THE new Rubik's puzzle can provide a healthy alternative to a sexual relationship and is definitely not a fetish for OCD social misfits, its inventor said last night.
Professor Erno Rubik, who lives alone in a house made of maths, designed 'Lonely-Ball' so that it takes 30 years of relentless, stroke-inducing effort to get some coloured things on it to line up.
But he is unconcerned that obsessive users could die as demented, Gollum look-a-like virgins.
"I believe the pleasure of solving this fiendish logic puzzle will far outweigh any pleasures typically associated with physical proximity to a sexual partner.
"And unlike a female, my new puzzle does not bleed on a monthly basis or have frightening hair in strange, secret places."

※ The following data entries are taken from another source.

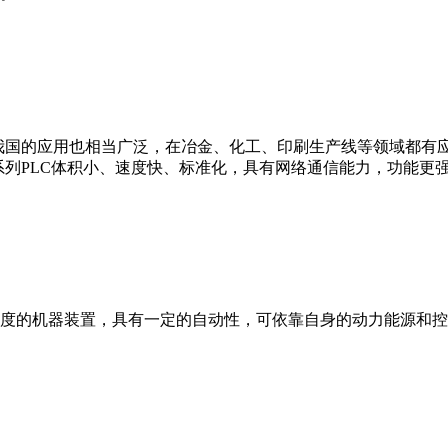
我国的应用也相当广泛，在冶金、化工、印刷生产线等领域都有应用。西
0等。 西门子S7系列PLC体积小、速度快、标准化，具有网络通信能力，功
度的机器装置，具有一定的自动性，可依靠自身的动力能源和控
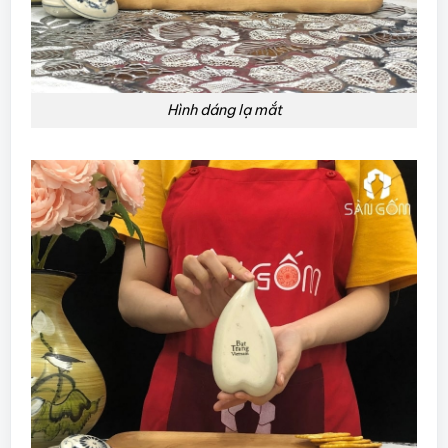
Hình dáng lạ mắt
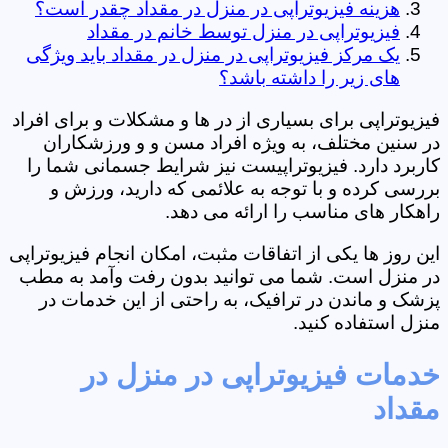
هزینه فیزیوتراپی در منزل در مقداد چقدر است؟
فیزیوتراپی در منزل توسط خانم در مقداد
یک مرکز فیزیوتراپی در منزل در مقداد باید ویژگی
های زیر را داشته باشد؟
فیزیوتراپی برای بسیاری از در ها و مشکلات و برای افراد
در سنین مختلف، به ویژه افراد مسن و و ورزشکاران
کاربرد دارد. فیزیوتراپیست نیز شرایط جسمانی شما را
بررسی کرده و با توجه به علائمی که دارید، ورزش و
راهکار های مناسب را ارائه می دهد.
این روز ها یکی از اتفاقات مثبت، امکان انجام فیزیوتراپی
در منزل است. شما می توانید بدون رفت وآمد به مطب
پزشک و ماندن در ترافیک، به راحتی از این خدمات در
منزل استفاده کنید.
خدمات فیزیوتراپی در منزل در
مقداد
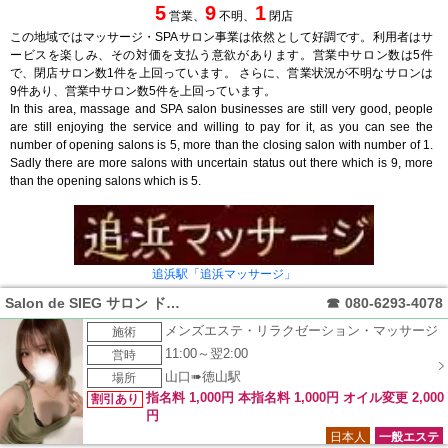
5
9
1
営業、
不明、
閉店
この地域ではマッサージ・SPAサロン事業は依然として好調です。利用者はサ
ービスを楽しみ、その対価を支払う意欲があります。営業中サロン数は5件
で、閉店サロン数1件を上回っています。 さらに、営業状況が不明なサロンは
9件あり、営業中サロン数5件を上回っています。
In this area, massage and SPA salon businesses are still very good, people
are still enjoying the service and willing to pay for it, as you can see the
number of opening salons is 5, more than the closing salon with number of 1.
Sadly there are more salons with uncertain status out there which is 9, more
than the opening salons which is 5.
追浜駅「追浜マッサージ」
Salon de SIEG サロン ド ジーク
☎
080-6293-4078
メンズエステ・リラクゼーション・マッサージ
施術
11:00～翌2:00
営時
山口➠徳山駅
場所
指名料 1,000円 本指名料 1,000円 オイル変更 2,000
割引あり
円
日本人
一般エステ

The professor added: "Why waste precious ball-time caressing a naked young female's glistening, asymmetric body? It lacks the true clarity of purpose that obsessive devotion to a very difficult mathematical plastic ball toy delivers."
Former postman Wayne Hayes, who spent 24 years completing the Rubik's cube, said: "My wife left me, my daughters disowned me and I ended up sleeping in a pop-up urinal. And I wouldn't change a single thing."
He added: "Now I have a small plastic cube with sides that are all the same colour. And if I really want a wife or girlfriend I can just draw a woman's face on it, like in that film with Tom Hanks and the volleyball."